Give the data back exactly. Leave out any images.

SOURCE RECORDS section start

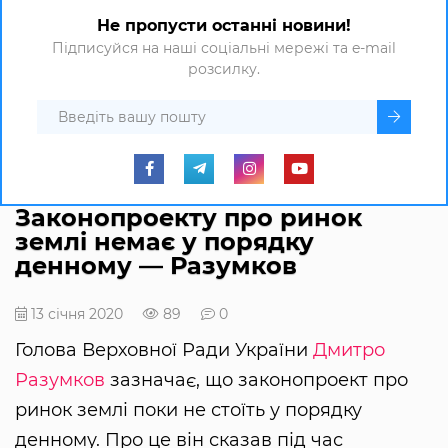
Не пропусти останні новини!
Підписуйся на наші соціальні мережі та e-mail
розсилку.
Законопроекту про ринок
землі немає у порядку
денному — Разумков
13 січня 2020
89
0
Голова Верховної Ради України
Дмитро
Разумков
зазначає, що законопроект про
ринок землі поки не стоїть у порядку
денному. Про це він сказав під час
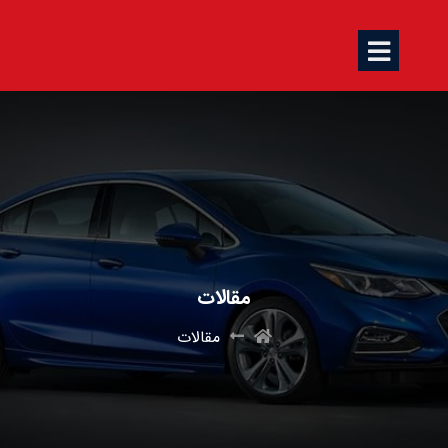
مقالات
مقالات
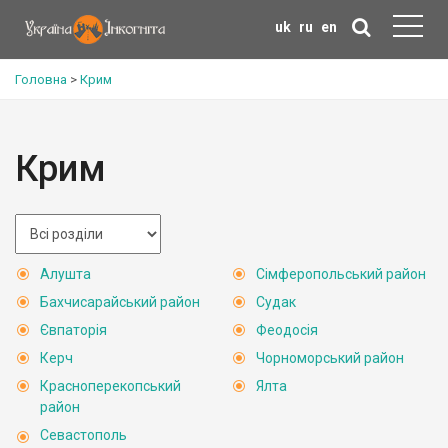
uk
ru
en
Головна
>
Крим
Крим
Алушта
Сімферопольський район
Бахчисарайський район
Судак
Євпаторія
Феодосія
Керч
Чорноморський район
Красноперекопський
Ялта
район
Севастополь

SOURCE RECORDS section end

### SOLUTION TO THIS PROBLEM
Не пропусти останні новини!
Підписуйся на наші соціальні мережі та e-mail
розсилку.
Законопроекту про ринок
землі немає у порядку
денному — Разумков
13 січня 2020
89
0
Голова Верховної Ради України
Дмитро
Разумков
зазначає, що законопроект про
ринок землі поки не стоїть у порядку
денному. Про це він сказав під час
مقالات
مقالات
uk
ru
en
Головна
>
Крим
Крим
Алушта
Сімферопольський район
Бахчисарайський район
Судак
Євпаторія
Феодосія
Керч
Чорноморський район
Красноперекопський
Ялта
район
Севастополь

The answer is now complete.